• **Exercise aim**
What the response needs is every record, repeated verbatim, and no images.

Records drawn from a dataset
★ ★ ★ ★ ★

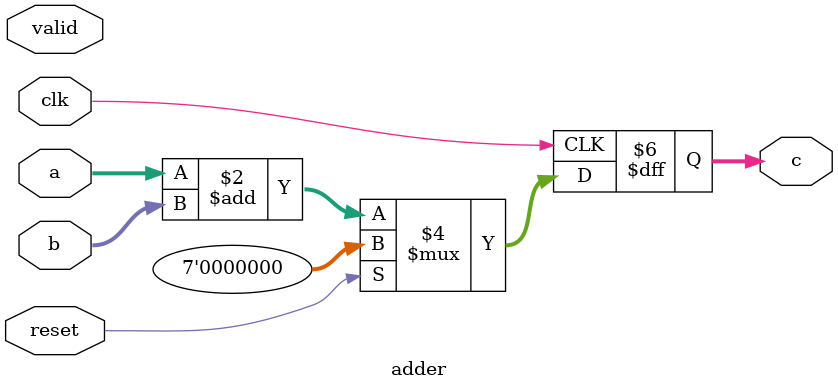
<source format=sv>
module adder(clk,reset,a,b,valid,c);
  input [3:0] a,b;
  input clk,reset;
  input valid;
  output reg [6:0] c;
 
  always @(posedge clk)
    begin
      if(reset) begin
        c = 6'b0;
      end
      else begin
        c = a + b;
      end
    end
endmodule

</source>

★ ★ ★ ★ ★

• **Reply to the exercise**
<source format=sv>
module adder(clk,reset,a,b,valid,c);
  input [3:0] a,b;
  input clk,reset;
  input valid;
  output reg [6:0] c;
 
  always @(posedge clk)
    begin
      if(reset) begin
        c = 6'b0;
      end
      else begin
        c = a + b;
      end
    end
endmodule

</source>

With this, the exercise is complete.